A multi-agent system is required to complete a complex workflow. Introducing multi-agents also leads to an increasing number of agentic failures.

Developers use a multi-agent workflow:

  • Codebase Maintenance
  • Dependency Updates
  • Automated code quality checks
  • Refactors
  • Feature implementation
  • Pull requests and Issues.

These work when you work with constrained and explicit steps.

Here are the most common multi-Agent failure and fixes:

Messy Natural Language:

LLMs allow users to use natural language. Processing natural language in AI agentic language is itself a task. Multi-Agent workflow fails when multiple agents fail to exchange misleading or confused language. Inconsistent JSON also causes the issue.

When a team build AI agent, it creates contracting the early stage for easy understanding. AI agents also require clear data usage policies.

AI structure requires a strict schema and typed interfaces. Machines check data sent by AI agents. Wrong data immediately fails. This prevents mistakes from happening.

It is best to define exact steps to fix the issue. Defined steps make debugging easy. Schema errors work like broken contracts. If one thing is wrong, fix it before escalating it.

Note: Typed schemas are essential to prevent multi-agent workflow failures.

Lack of Specific Actions:

Multi-agents can fail even when the data is structured. It happens due to unclear instructions. The solution is to analyze the issue and add clear instructions.

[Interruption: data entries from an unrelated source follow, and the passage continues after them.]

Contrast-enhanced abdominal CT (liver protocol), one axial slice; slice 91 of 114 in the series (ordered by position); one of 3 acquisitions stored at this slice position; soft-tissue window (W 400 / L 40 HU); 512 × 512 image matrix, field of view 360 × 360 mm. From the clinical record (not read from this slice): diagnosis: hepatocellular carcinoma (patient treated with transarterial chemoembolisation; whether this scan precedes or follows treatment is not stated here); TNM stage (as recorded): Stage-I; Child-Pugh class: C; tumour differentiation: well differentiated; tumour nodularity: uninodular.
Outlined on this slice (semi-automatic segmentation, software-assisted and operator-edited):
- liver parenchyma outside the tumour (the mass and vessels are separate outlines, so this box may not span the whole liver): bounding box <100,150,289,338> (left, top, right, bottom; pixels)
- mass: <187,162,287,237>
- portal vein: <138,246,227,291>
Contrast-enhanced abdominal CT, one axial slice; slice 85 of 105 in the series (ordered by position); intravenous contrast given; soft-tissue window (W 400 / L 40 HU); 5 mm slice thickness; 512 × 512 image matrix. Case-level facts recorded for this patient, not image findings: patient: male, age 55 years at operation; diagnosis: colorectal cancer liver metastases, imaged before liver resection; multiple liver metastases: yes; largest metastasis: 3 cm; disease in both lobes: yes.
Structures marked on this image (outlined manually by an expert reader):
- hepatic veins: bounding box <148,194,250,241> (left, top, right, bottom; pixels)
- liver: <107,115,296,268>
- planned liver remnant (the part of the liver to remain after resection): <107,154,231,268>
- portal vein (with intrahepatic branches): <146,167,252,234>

An AI agent can get confused about:

  • What closes the issue
  • When to Assign
  • When to Escalate
  • When to do nothing

These issues seem reasonable for humans but not predictable.

An action schema is required to fix this issue. The action schema must define each allowed action.
Multi-agents require to return valid action to solve the issue. Invalid action results in escalation or retirement.

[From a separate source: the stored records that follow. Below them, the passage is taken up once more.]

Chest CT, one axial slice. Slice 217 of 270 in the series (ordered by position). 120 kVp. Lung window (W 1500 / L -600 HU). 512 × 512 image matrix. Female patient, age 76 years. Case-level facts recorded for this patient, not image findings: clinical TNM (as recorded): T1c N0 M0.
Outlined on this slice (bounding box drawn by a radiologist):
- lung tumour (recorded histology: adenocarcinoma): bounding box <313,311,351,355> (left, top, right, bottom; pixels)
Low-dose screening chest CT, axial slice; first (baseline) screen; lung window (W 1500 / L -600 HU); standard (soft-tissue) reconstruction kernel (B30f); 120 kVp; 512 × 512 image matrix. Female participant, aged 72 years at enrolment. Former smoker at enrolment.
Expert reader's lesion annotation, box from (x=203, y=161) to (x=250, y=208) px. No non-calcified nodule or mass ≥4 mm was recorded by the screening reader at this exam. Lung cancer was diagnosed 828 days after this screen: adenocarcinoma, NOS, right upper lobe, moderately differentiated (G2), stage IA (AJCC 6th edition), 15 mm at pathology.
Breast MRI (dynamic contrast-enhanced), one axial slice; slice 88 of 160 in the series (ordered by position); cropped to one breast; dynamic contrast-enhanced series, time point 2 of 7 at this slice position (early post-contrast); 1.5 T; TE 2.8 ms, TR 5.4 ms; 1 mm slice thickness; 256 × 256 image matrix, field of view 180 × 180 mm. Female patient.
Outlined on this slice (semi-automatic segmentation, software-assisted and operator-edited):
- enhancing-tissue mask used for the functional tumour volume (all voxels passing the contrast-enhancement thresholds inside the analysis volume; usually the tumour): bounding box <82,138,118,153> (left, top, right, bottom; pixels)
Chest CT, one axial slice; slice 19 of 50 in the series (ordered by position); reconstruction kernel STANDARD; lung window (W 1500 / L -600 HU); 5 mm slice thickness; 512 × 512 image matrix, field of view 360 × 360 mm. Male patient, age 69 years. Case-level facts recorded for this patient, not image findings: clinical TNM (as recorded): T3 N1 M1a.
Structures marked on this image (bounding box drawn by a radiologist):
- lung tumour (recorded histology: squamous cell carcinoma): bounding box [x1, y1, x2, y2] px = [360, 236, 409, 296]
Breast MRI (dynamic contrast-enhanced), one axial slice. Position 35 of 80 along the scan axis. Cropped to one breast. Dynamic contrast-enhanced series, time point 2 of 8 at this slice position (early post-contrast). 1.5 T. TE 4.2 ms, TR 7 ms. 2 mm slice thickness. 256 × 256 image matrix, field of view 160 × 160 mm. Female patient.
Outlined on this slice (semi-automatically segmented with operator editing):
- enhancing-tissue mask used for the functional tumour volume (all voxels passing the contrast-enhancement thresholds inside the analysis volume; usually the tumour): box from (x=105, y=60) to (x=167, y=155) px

Note: Multi-agent failure happens when actions are unclear. It is best to define actions.

Optional MCP Rules:

Schemas only add value if they are enforced. Making rules optional reduces their value to suggestions. Make sure to add mandatory rules so that multiple agents must follow them.

Model Context Protocol (MCP) is the system that enforces mandatory schema rules.

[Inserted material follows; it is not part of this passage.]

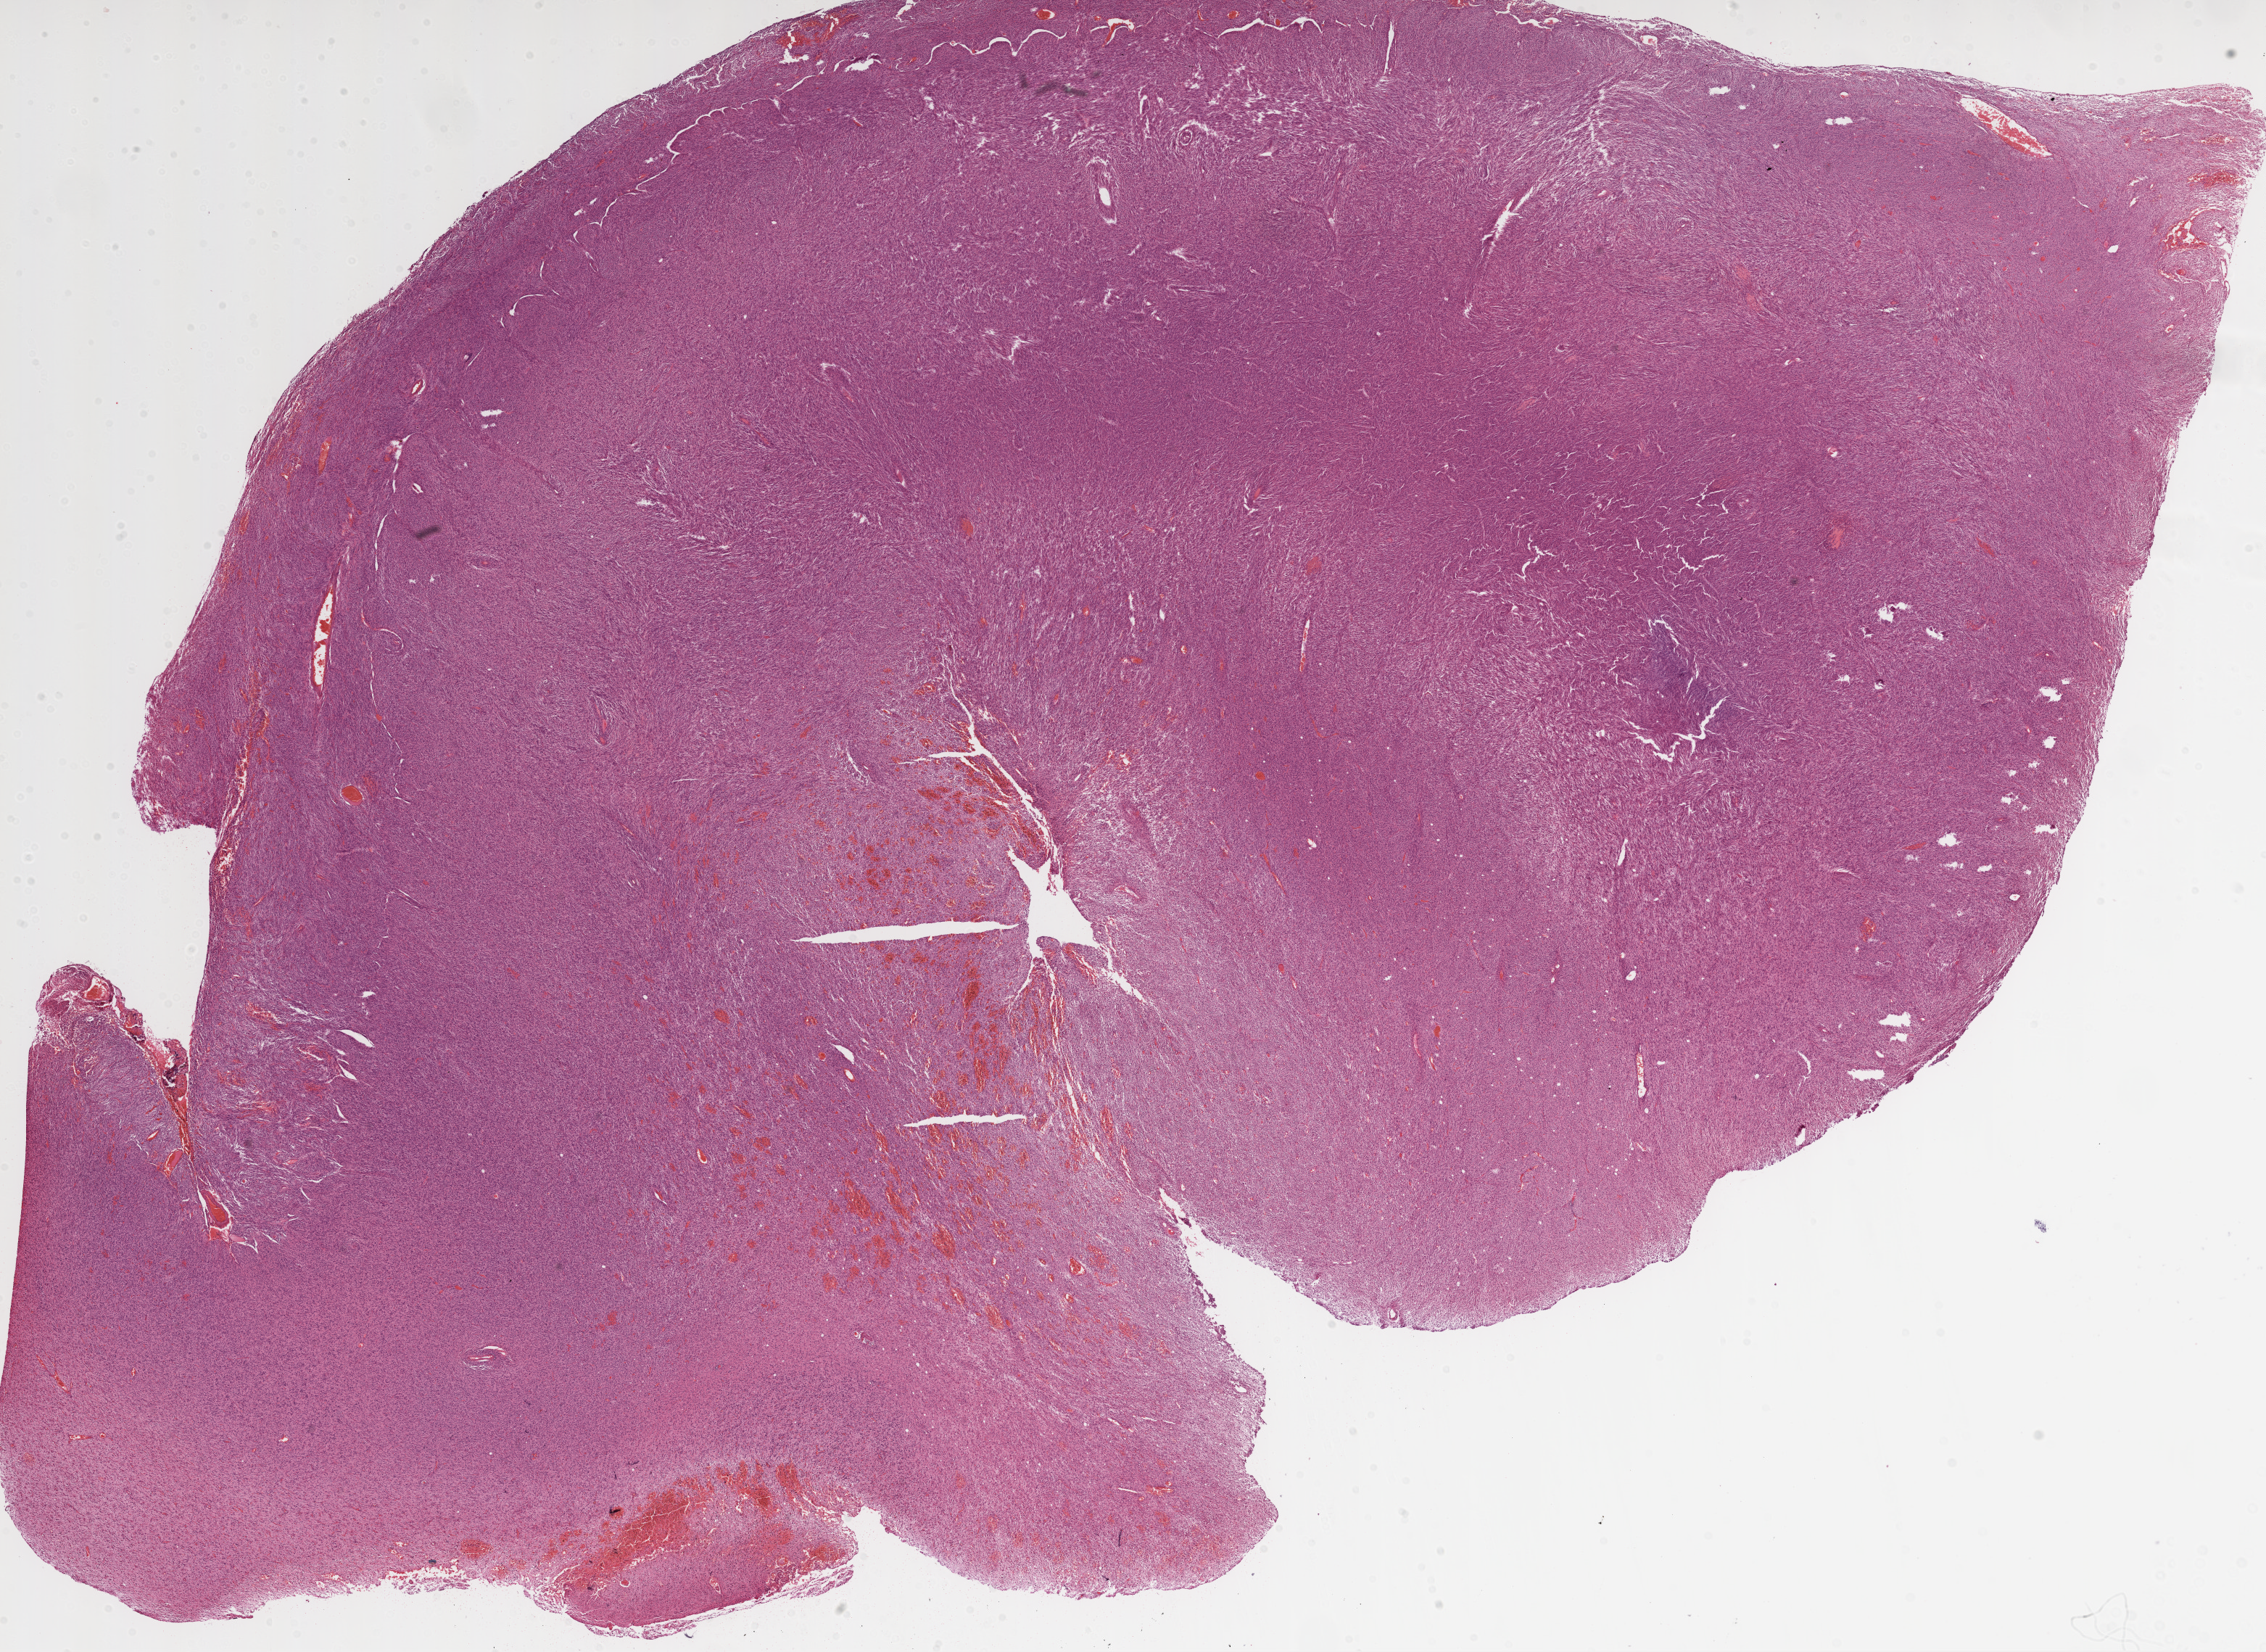
Digitized H&E-stained tissue section (whole slide), whole scanned area (about 25.1 x 18.3 mm, acquisition: 20x scan) shown as a low-resolution overview. Formalin-fixed paraffin-embedded (FFPE) diagnostic section. Primary tumour sample from the brain. Female patient; age at initial diagnosis 62 years.
Pathologic diagnosis: Glioblastoma.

Model Context Protocol (MCP) tells:

  • What input allows
  • What input is not allowed

MCP is required to prevent agents from inventing new fields. It is responsible for ensuring that multi-agents do not skip required inputs and cannot change formats.

Principles of Multi-Agent Systems:

You need to plan for failures. Check data at every step to ensure that you have not missed anything.

Before adding fields, make sure that it limits the possible actions. Keep a record of important steps.

Even though you did everything, still be ready for partial failures and retreats.

Note: In a multi-agent workflow, agents are a distributed system, not the chatbots.

Conclusion:

As an AI developer, your job is to ensure that the multi-agent workflow does not fail. You are responsible for creating a clear, structured multi-agent system.

Remember: AI agents can only work as reliable software components when they see type schemas, clear action definitions, and strict MCP enforcement.

Your takeaway is that you must take agents like code, not a chat conversation.